Radar plots and position of the wreckage (BEA)

Radar plots and position of the wreckage (BEA)

The French accident investigation bureau, BEA, recommends EASA to study the possibilities of ground ice detection systems following the fatal accident involving a Premier 1A corporate jet in March 2013.

The Hawker Beechcraft 390 Premier IA jet, registered VP-CAZ,  was parked overnight on the platform at Annemasse Airport in France. The temperature was -2°C and humidity was 98% with fog or low clouds as the pilot prepared for a 5-minute VFR flight to Genève-Cointrin Airport (GVA). One passenger was seated in the cockpit, another passenger was seated in the passenger cabin.

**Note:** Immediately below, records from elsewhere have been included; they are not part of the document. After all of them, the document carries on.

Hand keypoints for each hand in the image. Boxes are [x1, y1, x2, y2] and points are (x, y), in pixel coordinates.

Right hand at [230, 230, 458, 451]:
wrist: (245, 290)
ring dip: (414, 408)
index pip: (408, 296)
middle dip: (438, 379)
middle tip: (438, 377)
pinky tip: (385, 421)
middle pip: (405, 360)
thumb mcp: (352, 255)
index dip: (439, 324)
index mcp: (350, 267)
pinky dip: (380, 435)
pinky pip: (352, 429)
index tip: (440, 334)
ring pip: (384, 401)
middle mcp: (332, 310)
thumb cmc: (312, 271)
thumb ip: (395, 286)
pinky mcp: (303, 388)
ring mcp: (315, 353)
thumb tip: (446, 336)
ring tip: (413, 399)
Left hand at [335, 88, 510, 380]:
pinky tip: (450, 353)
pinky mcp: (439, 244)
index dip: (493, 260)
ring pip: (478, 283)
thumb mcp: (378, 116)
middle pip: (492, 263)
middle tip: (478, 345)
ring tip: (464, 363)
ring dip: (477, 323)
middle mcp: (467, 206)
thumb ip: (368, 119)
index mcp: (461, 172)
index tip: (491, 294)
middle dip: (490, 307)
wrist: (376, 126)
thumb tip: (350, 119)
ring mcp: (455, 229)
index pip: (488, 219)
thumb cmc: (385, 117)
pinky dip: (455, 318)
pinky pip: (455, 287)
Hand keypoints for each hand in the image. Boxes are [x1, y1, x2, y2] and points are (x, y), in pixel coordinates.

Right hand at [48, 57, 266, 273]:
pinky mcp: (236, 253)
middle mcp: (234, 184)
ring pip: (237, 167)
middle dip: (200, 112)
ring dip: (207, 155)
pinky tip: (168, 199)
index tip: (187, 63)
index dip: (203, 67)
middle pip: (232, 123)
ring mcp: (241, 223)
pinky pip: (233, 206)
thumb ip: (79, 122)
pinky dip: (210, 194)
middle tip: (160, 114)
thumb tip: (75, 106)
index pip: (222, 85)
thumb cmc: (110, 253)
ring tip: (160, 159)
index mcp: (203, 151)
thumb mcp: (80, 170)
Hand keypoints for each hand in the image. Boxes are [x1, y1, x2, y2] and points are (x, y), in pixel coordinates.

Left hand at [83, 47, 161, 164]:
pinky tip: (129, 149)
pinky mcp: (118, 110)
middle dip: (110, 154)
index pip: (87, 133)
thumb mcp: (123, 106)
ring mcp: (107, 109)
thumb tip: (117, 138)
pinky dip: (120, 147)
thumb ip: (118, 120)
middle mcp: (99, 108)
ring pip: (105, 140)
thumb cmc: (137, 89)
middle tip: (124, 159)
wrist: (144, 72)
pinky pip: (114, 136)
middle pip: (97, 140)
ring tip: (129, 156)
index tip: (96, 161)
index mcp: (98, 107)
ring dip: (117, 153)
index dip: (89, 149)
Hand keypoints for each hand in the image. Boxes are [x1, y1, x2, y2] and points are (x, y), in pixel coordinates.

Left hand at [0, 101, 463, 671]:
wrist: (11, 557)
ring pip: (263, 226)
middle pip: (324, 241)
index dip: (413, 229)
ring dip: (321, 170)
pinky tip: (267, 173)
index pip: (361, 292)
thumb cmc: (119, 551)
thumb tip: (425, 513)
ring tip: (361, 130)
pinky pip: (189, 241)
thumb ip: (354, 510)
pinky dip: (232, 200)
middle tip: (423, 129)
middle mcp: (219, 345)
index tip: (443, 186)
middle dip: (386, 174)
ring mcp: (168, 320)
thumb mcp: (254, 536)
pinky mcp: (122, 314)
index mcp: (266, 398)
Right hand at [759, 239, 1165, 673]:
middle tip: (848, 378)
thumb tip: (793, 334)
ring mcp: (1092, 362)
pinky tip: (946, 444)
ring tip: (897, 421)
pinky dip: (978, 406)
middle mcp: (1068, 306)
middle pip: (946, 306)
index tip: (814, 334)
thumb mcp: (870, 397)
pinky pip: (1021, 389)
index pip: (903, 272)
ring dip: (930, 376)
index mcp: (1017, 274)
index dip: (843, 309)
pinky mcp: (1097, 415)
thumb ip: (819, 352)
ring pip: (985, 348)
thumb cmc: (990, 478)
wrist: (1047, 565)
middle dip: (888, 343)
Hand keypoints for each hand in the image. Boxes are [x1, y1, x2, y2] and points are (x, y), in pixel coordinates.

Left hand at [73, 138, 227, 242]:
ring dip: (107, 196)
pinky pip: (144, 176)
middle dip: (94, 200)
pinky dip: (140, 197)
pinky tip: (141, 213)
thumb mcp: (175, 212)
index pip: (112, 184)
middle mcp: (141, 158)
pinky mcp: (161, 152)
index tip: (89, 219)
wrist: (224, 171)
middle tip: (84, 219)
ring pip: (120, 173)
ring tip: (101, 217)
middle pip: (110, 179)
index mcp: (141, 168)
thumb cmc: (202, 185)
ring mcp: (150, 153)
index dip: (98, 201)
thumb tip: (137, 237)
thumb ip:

The pilot started the takeoff from runway 12 at 08:38. Rotation occurred 19 seconds later. Several witnesses reported seeing the airplane with a high nose-up pitch attitude, with a low rate of climb. Three seconds after the rotation the “Bank Angle” warning, indicating excessive bank, and then the stall warning, was recorded several times on the cockpit voice recorder. Several witnesses saw the airplane turn sharply to the right and then to the left.
Fifteen seconds after the rotation, the left main landing gear struck the roof of a house about 500 m from the threshold of runway 30 at Annemasse. The aircraft then collided with the ground. During the impact sequence, all three elements in the landing gear and the left wing were torn away from the rest of the airplane. It then slid along the ground for a distance of about 100 m before hitting a garden shed, a low wall and some trees in the garden of a second house. A post-impact fire erupted. Both occupants seated in the cockpit were killed.

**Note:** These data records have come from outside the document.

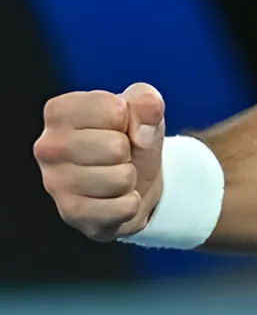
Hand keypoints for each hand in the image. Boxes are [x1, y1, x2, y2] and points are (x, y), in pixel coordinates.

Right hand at [34, 83, 166, 241]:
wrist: (131, 183)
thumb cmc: (130, 139)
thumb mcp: (143, 113)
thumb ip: (147, 101)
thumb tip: (149, 109)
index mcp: (60, 111)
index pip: (115, 110)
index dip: (130, 119)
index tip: (118, 127)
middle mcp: (48, 146)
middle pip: (116, 147)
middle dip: (129, 151)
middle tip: (118, 155)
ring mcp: (55, 183)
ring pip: (121, 178)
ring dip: (129, 177)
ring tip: (114, 173)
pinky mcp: (71, 213)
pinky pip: (123, 207)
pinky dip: (130, 203)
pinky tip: (114, 196)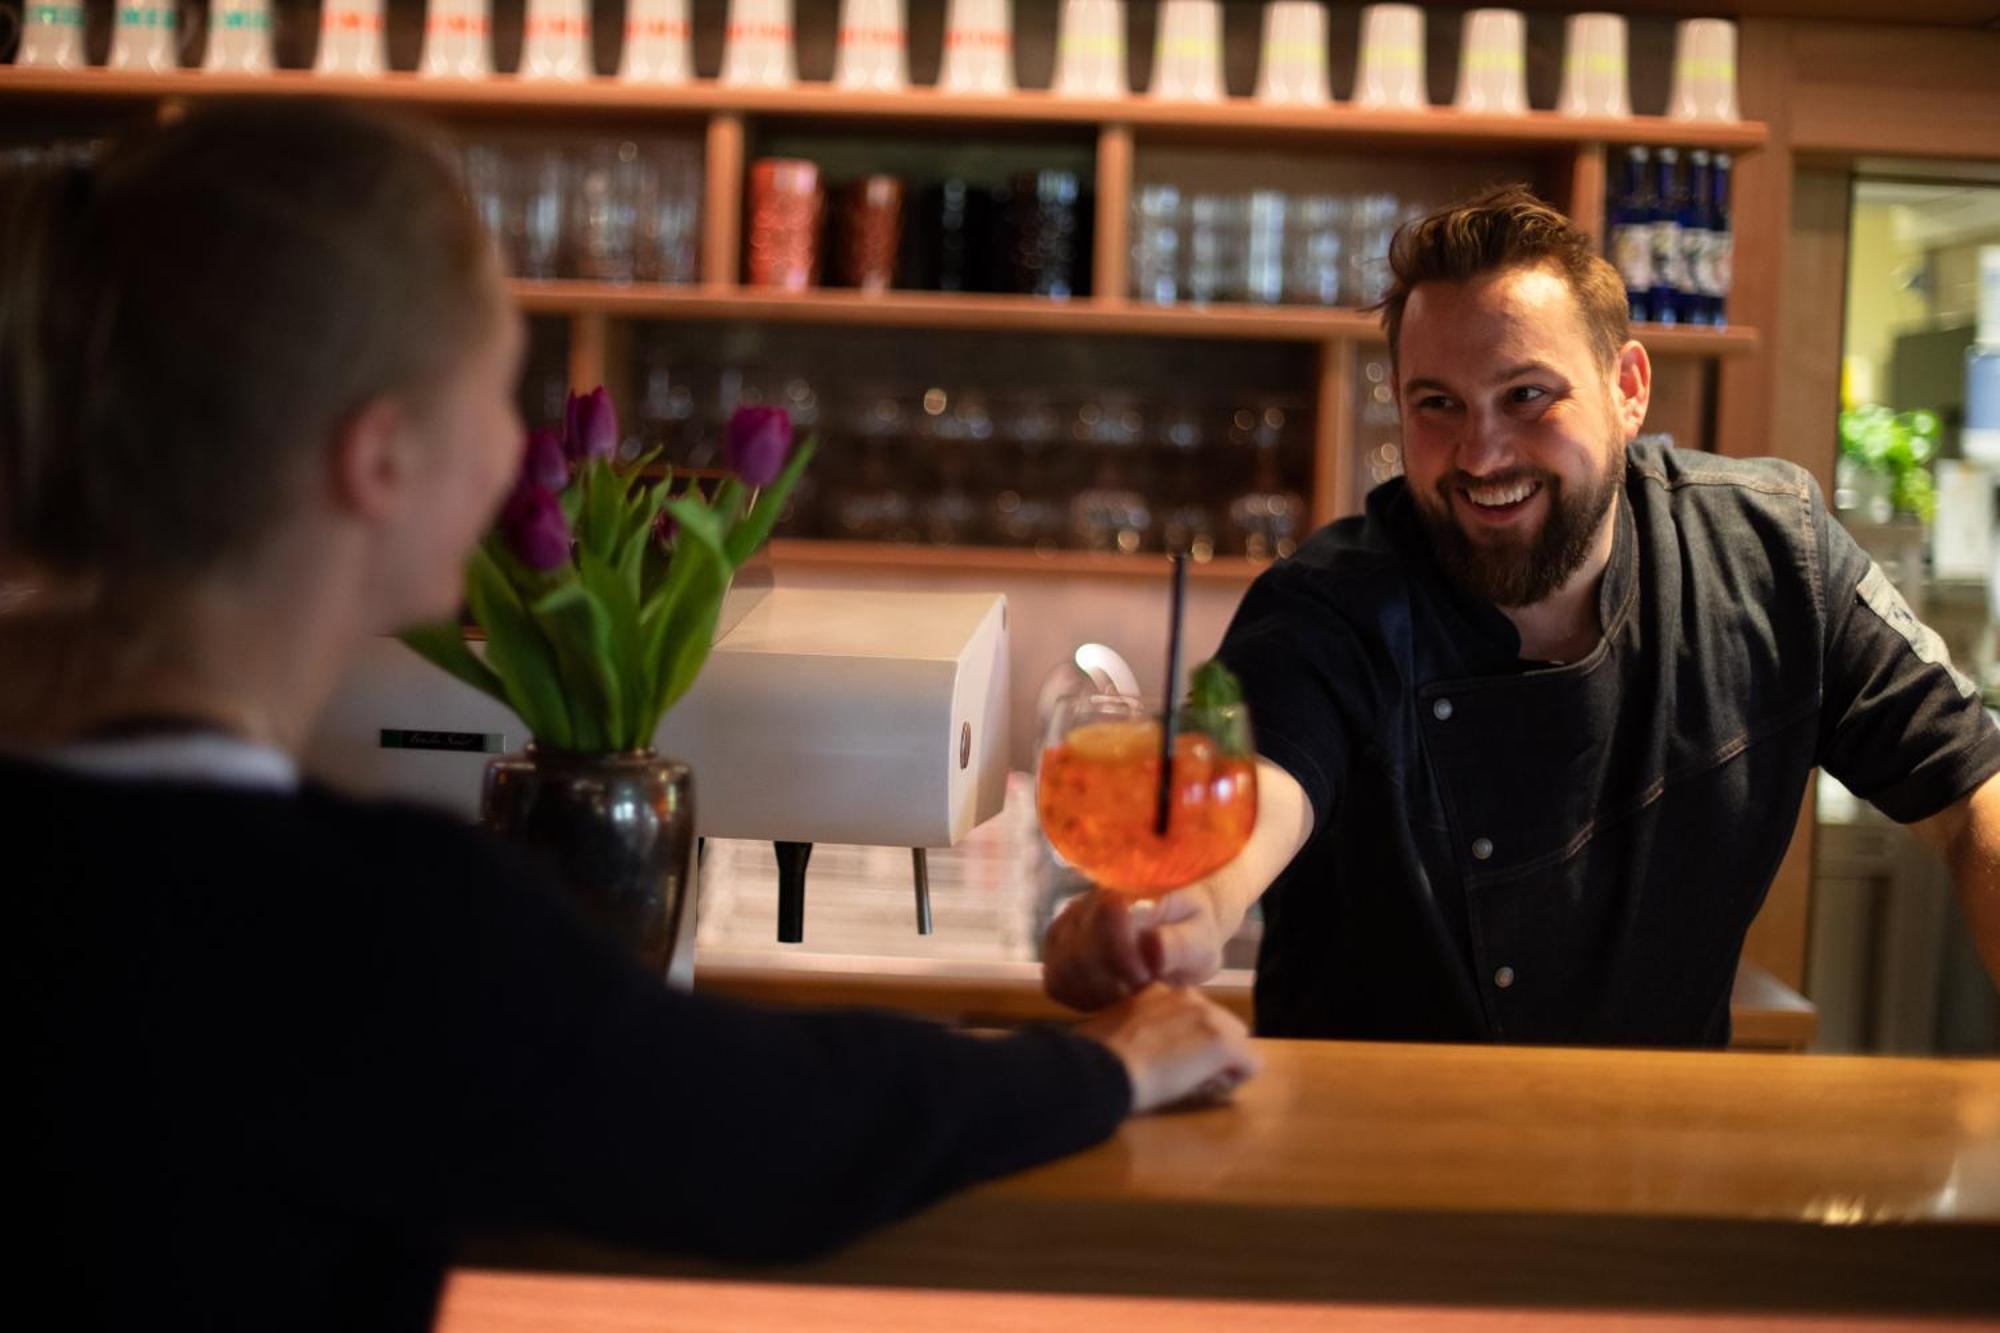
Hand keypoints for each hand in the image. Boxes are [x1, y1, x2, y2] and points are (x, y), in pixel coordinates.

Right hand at [1042, 882, 1228, 1011]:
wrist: (1178, 923)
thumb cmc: (1193, 930)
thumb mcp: (1201, 938)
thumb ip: (1179, 944)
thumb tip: (1150, 947)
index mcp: (1127, 888)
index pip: (1105, 916)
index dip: (1124, 958)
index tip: (1150, 976)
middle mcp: (1088, 900)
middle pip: (1078, 953)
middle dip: (1111, 984)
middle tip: (1144, 989)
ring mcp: (1068, 923)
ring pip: (1063, 970)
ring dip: (1097, 994)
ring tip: (1130, 993)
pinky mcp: (1058, 948)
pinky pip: (1056, 982)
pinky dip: (1083, 999)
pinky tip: (1111, 996)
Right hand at [1074, 984, 1260, 1113]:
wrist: (1099, 1067)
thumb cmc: (1093, 1056)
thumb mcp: (1115, 1029)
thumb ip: (1137, 1029)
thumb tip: (1140, 1049)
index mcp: (1161, 991)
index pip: (1194, 1016)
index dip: (1187, 1044)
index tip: (1166, 1063)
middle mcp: (1190, 996)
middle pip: (1223, 1027)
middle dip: (1210, 1053)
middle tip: (1182, 1078)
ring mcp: (1210, 1017)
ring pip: (1239, 1045)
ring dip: (1221, 1067)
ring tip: (1191, 1085)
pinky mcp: (1224, 1042)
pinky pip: (1250, 1065)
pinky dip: (1232, 1082)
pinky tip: (1203, 1090)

BEA concluded: “The pilot’s insufficient appreciation of the risks associated with ground-ice led him to take off with contamination of the critical airframe surfaces. This contaminant deposit then caused the aerodynamic stall of the aeroplane and the loss of control shortly after lift-off.”

Investigators noted among others that Annemasse Airport was not equipped with anti-icing/de-icing facilities. A recommendation was issued to the regulator DGAC to “define criteria intended to make it mandatory for aerodrome operators to have de-icing/anti-icing facilities at aerodromes.”

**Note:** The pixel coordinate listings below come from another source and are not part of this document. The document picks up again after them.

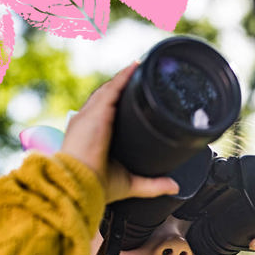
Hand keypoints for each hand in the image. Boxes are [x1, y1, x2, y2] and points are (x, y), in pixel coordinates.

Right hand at [60, 62, 179, 202]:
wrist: (80, 185)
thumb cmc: (96, 186)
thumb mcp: (130, 184)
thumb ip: (153, 185)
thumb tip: (174, 187)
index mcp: (92, 135)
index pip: (105, 112)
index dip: (117, 102)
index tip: (133, 97)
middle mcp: (88, 122)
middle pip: (106, 97)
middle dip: (121, 86)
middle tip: (140, 77)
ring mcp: (90, 115)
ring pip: (109, 90)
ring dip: (124, 78)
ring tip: (140, 67)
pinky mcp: (96, 112)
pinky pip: (112, 88)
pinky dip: (124, 77)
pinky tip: (136, 67)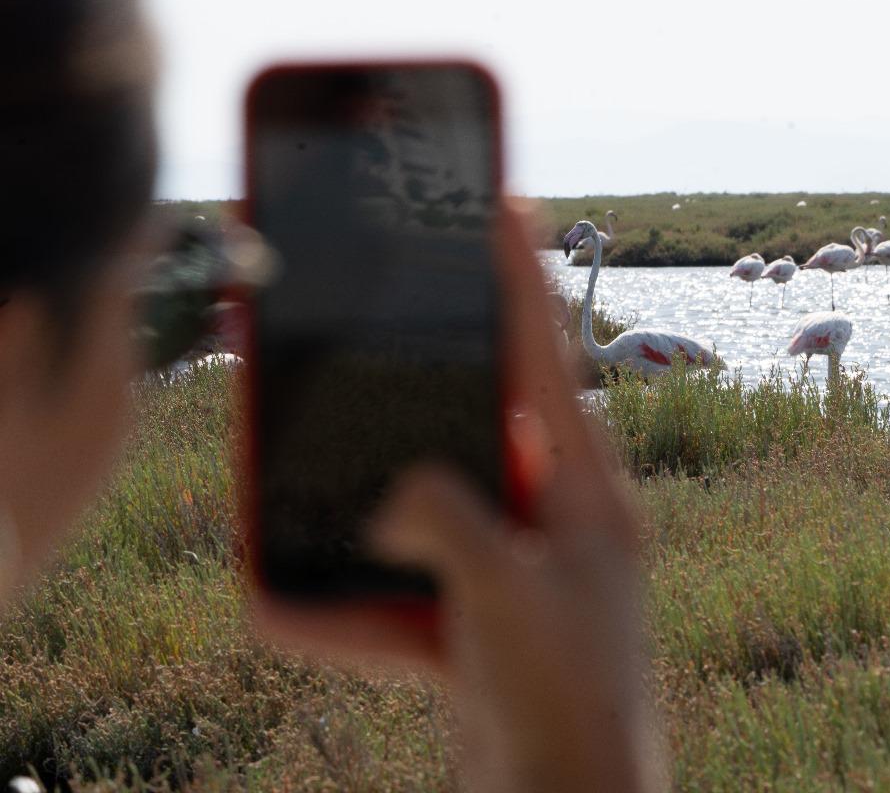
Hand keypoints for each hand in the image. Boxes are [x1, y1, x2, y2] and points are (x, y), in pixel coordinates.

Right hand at [253, 202, 661, 792]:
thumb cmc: (567, 704)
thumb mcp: (506, 596)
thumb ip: (448, 522)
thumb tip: (397, 493)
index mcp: (586, 493)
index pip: (548, 361)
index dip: (520, 279)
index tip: (503, 202)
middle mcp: (555, 520)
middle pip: (478, 419)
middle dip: (418, 384)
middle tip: (373, 320)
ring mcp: (514, 569)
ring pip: (430, 504)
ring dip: (367, 500)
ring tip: (308, 474)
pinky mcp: (477, 621)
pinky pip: (403, 591)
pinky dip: (349, 607)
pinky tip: (285, 607)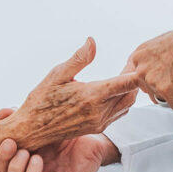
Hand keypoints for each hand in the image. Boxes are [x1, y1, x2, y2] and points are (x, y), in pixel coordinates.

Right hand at [0, 38, 138, 149]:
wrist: (32, 130)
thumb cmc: (41, 100)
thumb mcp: (57, 75)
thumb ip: (78, 59)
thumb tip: (92, 41)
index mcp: (91, 96)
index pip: (126, 83)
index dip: (137, 71)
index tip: (140, 61)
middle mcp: (99, 111)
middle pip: (131, 93)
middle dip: (134, 78)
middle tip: (130, 64)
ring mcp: (99, 122)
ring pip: (127, 104)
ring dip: (129, 90)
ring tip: (124, 75)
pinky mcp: (97, 128)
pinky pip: (119, 113)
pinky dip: (122, 100)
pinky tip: (114, 91)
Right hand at [0, 122, 119, 171]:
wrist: (90, 137)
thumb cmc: (62, 131)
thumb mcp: (41, 122)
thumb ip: (21, 117)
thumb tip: (1, 114)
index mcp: (22, 162)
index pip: (1, 169)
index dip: (1, 159)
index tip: (9, 141)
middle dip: (14, 170)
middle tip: (24, 152)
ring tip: (38, 159)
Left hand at [125, 11, 172, 112]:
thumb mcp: (165, 45)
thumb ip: (157, 61)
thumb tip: (163, 72)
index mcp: (140, 55)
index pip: (138, 77)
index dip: (154, 83)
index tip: (164, 86)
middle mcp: (142, 68)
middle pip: (151, 90)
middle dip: (168, 91)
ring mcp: (153, 80)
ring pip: (165, 99)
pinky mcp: (167, 91)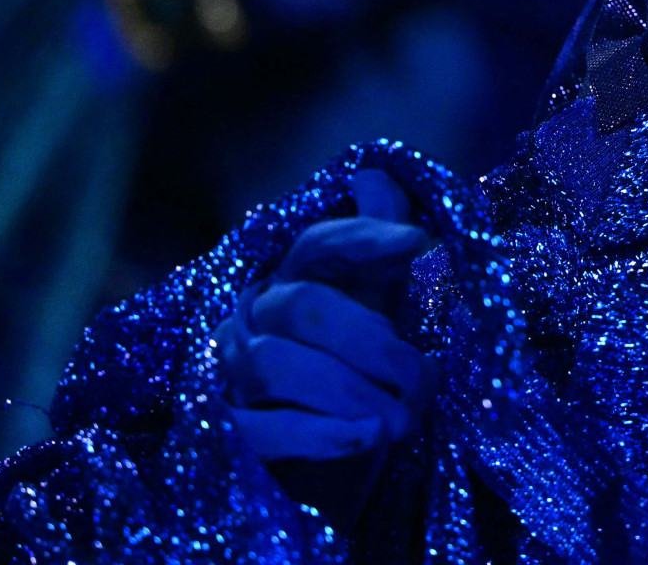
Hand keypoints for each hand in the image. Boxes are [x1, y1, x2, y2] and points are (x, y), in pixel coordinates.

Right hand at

Additionaly BEA recommends EASA to “make  changes to the training requirements for pilots so as to include periodic  reminders on the effects of contaminants such as ice on stall and loss of control on takeoff.”

Citing 32 takeoff accidents since 1989, attributed to contaminated wings, BEA also recommends EASA, in coordination with the FAA and the other non-European civil aviation authorities, to “study the technical and regulatory means to put in place in order to install systems for the detection of frozen contaminants on the critical surfaces of aircraft.”